* * *
I continued to encounter additional signs of violence the higher I went, but no more bodies. The closer I came to the top, the more I began to have the sense that someone had lived here recently. The mustiness gave way to the scent of sweat, but also a smell like soap. The stairs had less debris on them, and the walls were clean. By the time I was bending over the last narrow stretch of steps out into the lantern room, the ceiling grown suddenly close, I was sure I would emerge to find someone staring at me.
So I took out my gun again. But, again, no one was there—just a few chairs, a rickety table with a rug beneath it, and the surprise that the thick glass here was still intact. The beacon glass itself lay dull and dormant in the center of the room. You could see for miles to all sides. I stood there for a moment, looking back the way I had come: at the trail that had brought me, at the shadow in the distance that might have been the village, and then to the right, across the last of the marsh, the transition to scrubland and the gnarled bushes punished by the wind off the sea. They, clinging to the soil, stopped it from eroding and helped bulwark the dunes and the sea oats that came next. It was a gentle slope from there to the glittering beach, the surf, and the waves.

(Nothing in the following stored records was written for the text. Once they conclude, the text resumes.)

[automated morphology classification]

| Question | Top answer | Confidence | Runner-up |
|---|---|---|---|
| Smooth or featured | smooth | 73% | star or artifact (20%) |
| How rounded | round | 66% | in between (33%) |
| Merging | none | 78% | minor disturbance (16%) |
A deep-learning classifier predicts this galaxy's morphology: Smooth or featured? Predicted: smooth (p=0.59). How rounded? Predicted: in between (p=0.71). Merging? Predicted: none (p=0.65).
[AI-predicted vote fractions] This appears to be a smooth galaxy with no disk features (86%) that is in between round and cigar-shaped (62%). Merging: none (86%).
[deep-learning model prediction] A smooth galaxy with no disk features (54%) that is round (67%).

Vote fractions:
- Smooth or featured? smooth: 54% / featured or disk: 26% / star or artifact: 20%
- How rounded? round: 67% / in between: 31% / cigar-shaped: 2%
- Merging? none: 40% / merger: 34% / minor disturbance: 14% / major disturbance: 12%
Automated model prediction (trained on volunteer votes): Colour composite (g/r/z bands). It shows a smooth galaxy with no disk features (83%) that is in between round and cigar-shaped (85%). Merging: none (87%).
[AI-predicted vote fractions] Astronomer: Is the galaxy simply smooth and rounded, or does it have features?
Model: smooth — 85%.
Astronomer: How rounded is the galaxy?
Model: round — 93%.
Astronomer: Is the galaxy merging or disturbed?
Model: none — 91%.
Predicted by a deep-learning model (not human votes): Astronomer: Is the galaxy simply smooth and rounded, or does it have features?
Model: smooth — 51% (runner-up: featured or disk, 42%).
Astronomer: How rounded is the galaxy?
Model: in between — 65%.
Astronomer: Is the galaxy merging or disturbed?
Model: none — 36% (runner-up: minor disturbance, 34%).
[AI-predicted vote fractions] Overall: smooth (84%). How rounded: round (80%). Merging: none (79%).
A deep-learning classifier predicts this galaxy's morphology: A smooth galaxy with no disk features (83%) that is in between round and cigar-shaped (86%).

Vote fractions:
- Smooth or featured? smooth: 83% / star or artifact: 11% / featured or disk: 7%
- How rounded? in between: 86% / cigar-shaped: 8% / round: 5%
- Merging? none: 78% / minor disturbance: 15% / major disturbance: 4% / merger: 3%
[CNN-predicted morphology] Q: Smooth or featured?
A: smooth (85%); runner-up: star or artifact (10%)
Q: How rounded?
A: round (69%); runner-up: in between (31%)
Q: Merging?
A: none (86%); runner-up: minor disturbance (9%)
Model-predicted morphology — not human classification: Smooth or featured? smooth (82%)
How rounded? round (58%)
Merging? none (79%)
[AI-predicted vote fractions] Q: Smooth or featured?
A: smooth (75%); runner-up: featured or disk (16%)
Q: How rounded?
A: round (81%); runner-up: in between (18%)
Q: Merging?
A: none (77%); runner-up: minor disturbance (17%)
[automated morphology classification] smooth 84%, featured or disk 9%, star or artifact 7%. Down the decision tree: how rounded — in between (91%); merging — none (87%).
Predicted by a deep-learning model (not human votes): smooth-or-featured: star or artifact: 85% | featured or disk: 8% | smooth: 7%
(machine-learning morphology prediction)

A second look, and from the direction of base camp amid the swamp and far distant pines, I could see strands of black smoke, which could have meant anything. But I also could see, from the location of the Tower, a kind of brightness of its own, a sort of refracted phosphorescence, that did not bear thinking about. That I could see it, that I had an affinity to it, agitated me. I was certain no one else left here, not the surveyor, not the psychologist, could see that stirring of the inexplicable.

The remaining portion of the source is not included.